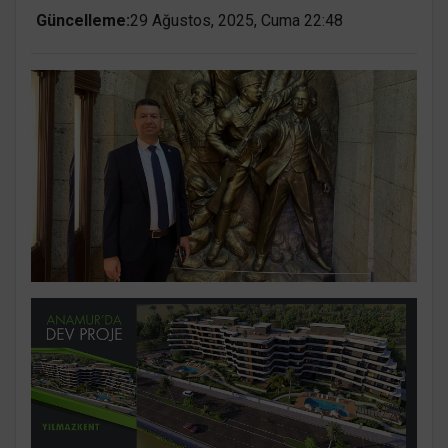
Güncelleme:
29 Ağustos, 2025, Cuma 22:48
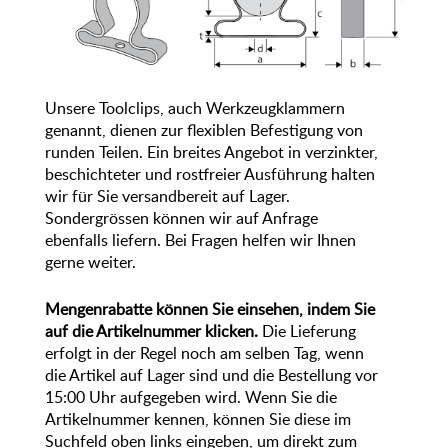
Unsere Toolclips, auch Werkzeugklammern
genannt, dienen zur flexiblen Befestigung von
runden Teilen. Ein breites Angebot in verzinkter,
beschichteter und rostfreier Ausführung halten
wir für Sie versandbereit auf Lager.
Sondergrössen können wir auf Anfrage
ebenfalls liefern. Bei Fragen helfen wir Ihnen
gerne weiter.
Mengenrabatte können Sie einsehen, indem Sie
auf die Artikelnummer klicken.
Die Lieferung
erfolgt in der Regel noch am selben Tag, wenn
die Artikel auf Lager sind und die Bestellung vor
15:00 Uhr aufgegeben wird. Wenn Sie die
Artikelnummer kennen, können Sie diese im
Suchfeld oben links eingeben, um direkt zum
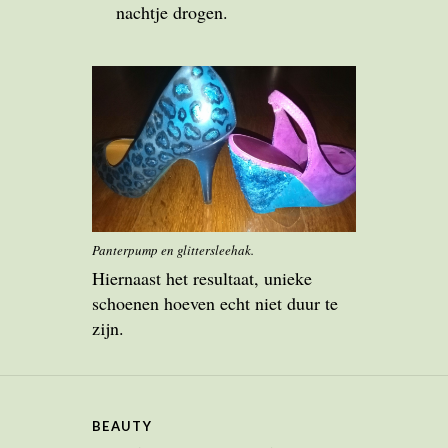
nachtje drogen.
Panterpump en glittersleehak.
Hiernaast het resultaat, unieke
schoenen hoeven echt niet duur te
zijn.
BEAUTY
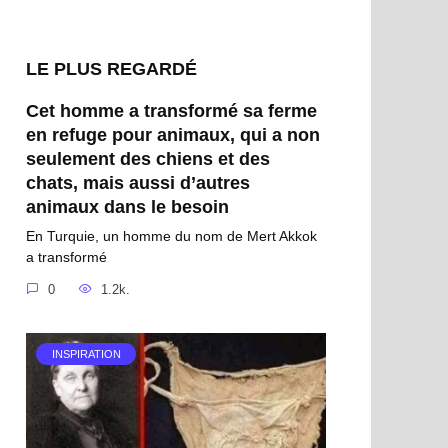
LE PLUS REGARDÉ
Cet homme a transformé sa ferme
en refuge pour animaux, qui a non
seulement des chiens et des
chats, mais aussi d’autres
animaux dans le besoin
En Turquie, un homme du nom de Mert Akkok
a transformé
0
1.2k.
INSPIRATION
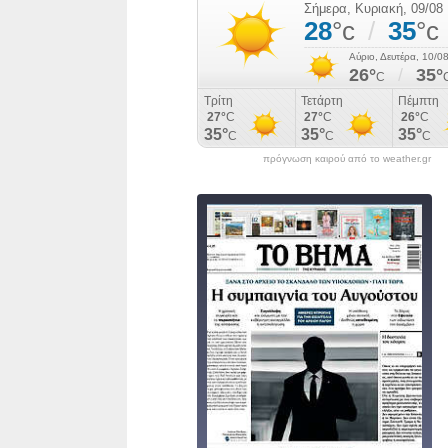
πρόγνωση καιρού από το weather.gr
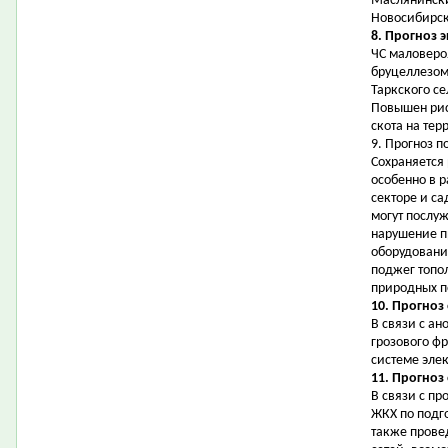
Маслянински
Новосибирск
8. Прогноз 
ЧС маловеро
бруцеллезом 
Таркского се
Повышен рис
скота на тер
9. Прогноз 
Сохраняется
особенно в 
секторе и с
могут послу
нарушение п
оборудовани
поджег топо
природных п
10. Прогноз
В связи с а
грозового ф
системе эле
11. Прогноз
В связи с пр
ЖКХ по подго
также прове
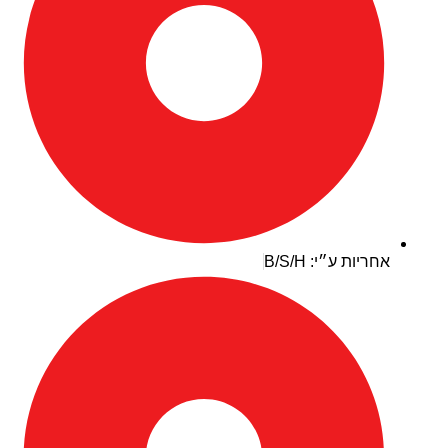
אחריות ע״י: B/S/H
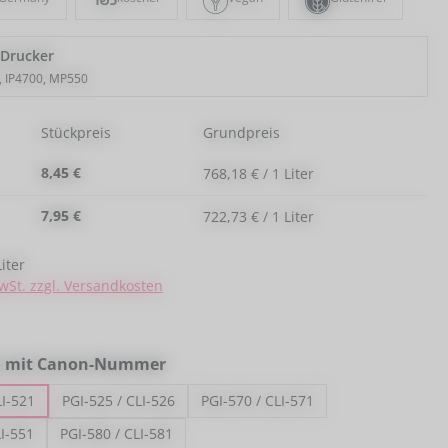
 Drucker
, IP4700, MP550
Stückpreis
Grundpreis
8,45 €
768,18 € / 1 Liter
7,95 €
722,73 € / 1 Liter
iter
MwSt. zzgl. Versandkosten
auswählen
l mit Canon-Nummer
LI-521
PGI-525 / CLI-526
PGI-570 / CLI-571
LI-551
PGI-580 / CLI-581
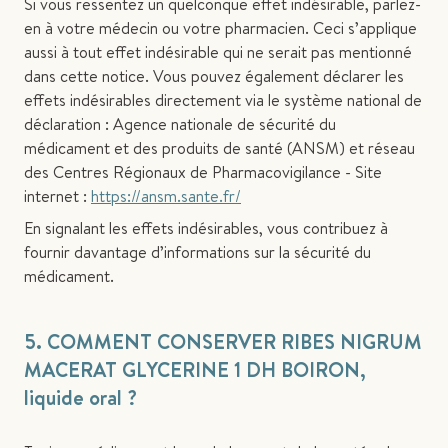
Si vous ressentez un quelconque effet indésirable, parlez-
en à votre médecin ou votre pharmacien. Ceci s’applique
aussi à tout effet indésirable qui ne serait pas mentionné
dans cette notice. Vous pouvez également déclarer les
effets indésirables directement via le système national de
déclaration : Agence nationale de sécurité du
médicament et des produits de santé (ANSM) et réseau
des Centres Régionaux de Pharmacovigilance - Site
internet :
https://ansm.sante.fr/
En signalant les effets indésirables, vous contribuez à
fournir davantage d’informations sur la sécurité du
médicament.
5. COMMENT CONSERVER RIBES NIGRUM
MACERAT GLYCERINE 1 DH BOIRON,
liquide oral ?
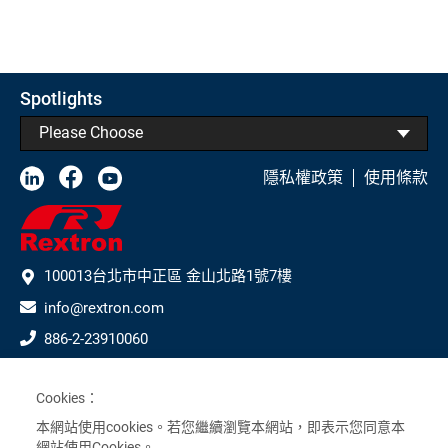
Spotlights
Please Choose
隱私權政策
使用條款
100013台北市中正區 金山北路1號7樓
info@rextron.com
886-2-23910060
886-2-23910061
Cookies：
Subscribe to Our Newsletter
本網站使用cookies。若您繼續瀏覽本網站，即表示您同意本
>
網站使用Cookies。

====

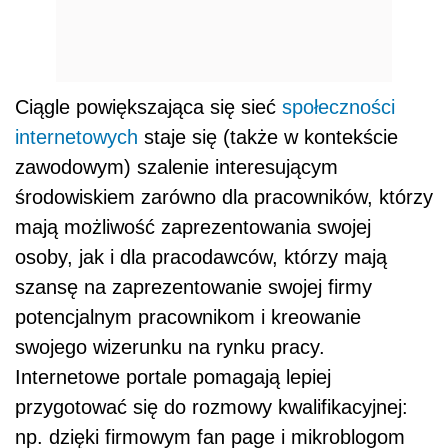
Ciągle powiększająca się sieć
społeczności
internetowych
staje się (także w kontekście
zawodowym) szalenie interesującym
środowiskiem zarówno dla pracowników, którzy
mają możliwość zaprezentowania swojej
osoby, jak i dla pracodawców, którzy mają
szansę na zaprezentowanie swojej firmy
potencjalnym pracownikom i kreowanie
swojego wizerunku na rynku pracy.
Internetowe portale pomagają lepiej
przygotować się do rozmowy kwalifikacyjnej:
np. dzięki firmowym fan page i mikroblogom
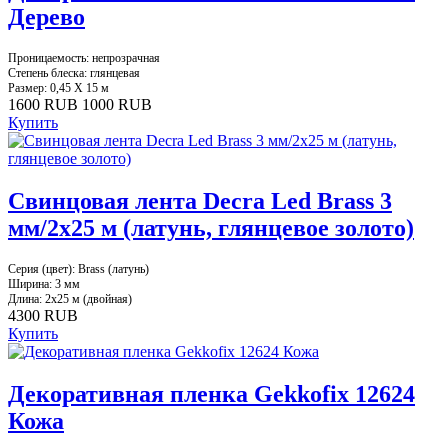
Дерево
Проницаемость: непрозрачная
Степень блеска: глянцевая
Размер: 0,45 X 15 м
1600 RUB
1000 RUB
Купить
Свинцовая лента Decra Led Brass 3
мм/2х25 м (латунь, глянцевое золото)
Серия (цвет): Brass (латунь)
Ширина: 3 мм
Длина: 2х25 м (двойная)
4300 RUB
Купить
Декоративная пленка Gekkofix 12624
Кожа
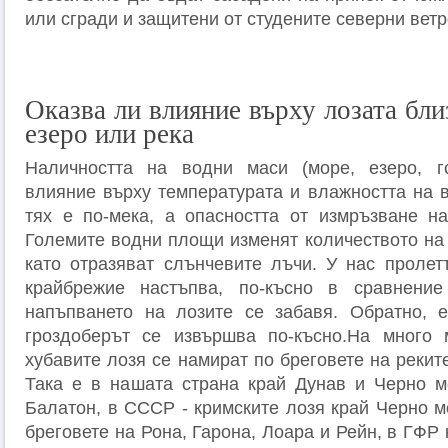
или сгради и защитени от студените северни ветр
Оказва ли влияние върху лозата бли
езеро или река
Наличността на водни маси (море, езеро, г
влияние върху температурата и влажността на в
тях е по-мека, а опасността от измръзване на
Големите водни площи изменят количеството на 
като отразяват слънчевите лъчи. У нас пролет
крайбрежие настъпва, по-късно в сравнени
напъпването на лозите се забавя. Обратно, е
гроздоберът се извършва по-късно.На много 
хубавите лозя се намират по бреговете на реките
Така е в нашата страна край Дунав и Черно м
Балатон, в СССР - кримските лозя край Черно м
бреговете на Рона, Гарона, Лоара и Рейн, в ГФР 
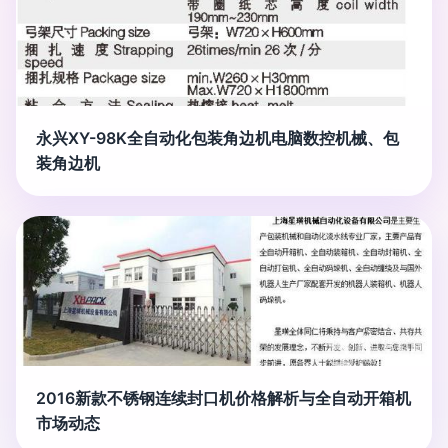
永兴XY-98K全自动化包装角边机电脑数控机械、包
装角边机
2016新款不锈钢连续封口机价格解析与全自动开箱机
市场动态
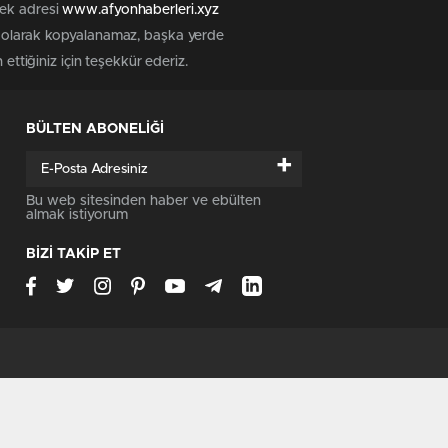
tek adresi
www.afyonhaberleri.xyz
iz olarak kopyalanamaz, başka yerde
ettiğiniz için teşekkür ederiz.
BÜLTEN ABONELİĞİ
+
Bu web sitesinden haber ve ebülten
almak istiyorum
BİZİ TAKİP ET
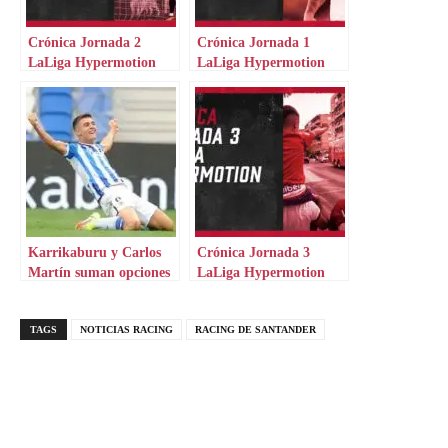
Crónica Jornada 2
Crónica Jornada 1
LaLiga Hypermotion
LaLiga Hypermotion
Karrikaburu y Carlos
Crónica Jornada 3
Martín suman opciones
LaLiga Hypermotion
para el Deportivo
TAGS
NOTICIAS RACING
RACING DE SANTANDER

====

● **JOB ITEM**:
Although the records above contain pictures, the copy should not; retype exactly the lines from the one containing "мм/2х25 м (латунь, глянцевое золото)" through the one containing "Така е в нашата страна край Дунав и Черно м".

● **PROBLEM SOLUTION**:
мм/2х25 м (латунь, глянцевое золото)
Серия (цвет): Brass (латунь)
Ширина: 3 мм
Длина: 2х25 м (двойная)
4300 RUB
Купить
Декоративная пленка Gekkofix 12624
Кожа
или сгради и защитени от студените северни ветр
Оказва ли влияние върху лозата бли
езеро или река
Наличността на водни маси (море, езеро, г
влияние върху температурата и влажността на в
тях е по-мека, а опасността от измръзване на
Големите водни площи изменят количеството на 
като отразяват слънчевите лъчи. У нас пролет
крайбрежие настъпва, по-късно в сравнени
напъпването на лозите се забавя. Обратно, е
гроздоберът се извършва по-късно.На много 
хубавите лозя се намират по бреговете на реките
Така е в нашата страна край Дунав и Черно м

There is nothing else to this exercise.